Avances.



Abro los ojos sin saber dónde estoy ni cómo he llegado aquí. Paredes blancas, biombos y una diminuta televisión frente a mí en lo más alto de la pared. Algo me molesta, me escuece y siento como ajeno a mí pero muy cercano al mismo tiempo se impregna de mi interior. Sin preguntar, mi mano se encamina hacía mi cuello, y está a punto de llegar a su objetivo, cuando oigo un grito tras la arrugada cortina de mi derecha.

¡No, cuidado! No te lo toques… Te pusieron una vía en el cuello. Igual se infecta si te la tocas.

Cierro los ojos. Empiezo a recordar. Aunque no quiera. Aunque me resista. Pero tal y cómo hizo mi mano, sin preguntar siquiera, un flashback no deja de sucederse en mi cabeza: urgencias; vía central en el quirófano; oxígeno en un pasillo cualquiera; caras empáticas a mi alrededor... y soledad. Una soledad que me absorbe para hacerme sentir perdida. Perdida en todo lo que está a mi alrededor y no siento como mío.

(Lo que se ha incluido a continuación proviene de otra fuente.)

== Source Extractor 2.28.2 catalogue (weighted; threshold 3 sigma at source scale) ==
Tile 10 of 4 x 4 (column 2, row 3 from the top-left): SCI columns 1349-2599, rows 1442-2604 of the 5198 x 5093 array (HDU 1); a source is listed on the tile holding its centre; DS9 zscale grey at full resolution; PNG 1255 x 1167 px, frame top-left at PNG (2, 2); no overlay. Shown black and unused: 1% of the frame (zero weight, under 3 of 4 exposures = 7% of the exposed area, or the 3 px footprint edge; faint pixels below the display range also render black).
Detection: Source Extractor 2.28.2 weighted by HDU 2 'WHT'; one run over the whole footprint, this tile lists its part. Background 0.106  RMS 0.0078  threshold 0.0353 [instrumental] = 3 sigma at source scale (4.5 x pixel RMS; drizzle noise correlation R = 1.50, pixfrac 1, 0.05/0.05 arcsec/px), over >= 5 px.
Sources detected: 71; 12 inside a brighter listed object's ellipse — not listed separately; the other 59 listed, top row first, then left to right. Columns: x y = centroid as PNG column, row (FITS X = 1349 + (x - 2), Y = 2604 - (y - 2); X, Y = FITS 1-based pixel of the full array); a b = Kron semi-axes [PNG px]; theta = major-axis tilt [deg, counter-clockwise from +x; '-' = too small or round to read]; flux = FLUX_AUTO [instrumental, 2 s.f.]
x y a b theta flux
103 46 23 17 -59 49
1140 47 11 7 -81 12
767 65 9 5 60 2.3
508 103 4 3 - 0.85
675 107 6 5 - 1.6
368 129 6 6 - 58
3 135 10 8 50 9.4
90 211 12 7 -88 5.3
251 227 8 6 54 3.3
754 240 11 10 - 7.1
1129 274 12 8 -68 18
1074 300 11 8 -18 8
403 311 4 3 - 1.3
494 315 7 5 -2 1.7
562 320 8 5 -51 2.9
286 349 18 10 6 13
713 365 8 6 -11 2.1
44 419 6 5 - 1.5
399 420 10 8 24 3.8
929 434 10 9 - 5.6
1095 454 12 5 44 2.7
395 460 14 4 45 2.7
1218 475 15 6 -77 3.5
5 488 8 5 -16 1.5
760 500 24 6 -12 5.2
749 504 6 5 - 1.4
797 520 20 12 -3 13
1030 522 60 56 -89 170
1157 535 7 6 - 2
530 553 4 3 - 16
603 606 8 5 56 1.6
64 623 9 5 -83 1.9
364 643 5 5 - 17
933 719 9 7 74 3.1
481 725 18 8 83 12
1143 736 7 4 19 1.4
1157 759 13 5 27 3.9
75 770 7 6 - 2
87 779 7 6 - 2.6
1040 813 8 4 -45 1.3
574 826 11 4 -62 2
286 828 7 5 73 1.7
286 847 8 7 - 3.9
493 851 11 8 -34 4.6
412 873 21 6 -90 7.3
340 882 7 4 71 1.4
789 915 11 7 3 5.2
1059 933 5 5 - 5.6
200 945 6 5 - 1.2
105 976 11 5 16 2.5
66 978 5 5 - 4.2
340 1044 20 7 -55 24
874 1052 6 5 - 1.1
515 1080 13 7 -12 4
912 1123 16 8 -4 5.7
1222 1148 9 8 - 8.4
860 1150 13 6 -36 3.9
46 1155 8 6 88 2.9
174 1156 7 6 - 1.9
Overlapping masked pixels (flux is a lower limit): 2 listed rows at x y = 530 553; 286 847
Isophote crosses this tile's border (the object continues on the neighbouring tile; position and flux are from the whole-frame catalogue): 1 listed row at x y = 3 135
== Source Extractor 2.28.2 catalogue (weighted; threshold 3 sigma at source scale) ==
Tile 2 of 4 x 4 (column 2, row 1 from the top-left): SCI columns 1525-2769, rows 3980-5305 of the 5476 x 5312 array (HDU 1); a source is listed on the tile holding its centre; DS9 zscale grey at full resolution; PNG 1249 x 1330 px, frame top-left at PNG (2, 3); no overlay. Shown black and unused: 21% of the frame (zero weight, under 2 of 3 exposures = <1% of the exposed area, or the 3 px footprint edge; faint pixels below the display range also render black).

Semanas más tarde, tras medicación introducida en mí a través de la vía central de mi cuello, por fin veo la luz lejos del hospital. Por poco tiempo, porque vuelvo, vuelvo y vuelvo de nuevo hasta que cinco meses después decido irme de manera voluntaria de aquella realidad que no quería asumir como mía. Por primera vez en mi vida adulta podía hacer algo por mí misma, tomar una decisión que supusiera un antes y un después, así que tras dejar aparcado el miedo bajo la almohada, salgo sin mirar atrás. Sin grabar en mi mente esa habitación como recuerdo. Pero no soy incapaz, y antes de llegar al ascensor empujada en una silla de ruedas..., no puedo evitarlo y echo la vista atrás.
¡Craso error! Aunque si no recordaba lo que intentó pararme, no sería capaz de esquivarlo para avanzar como merezco.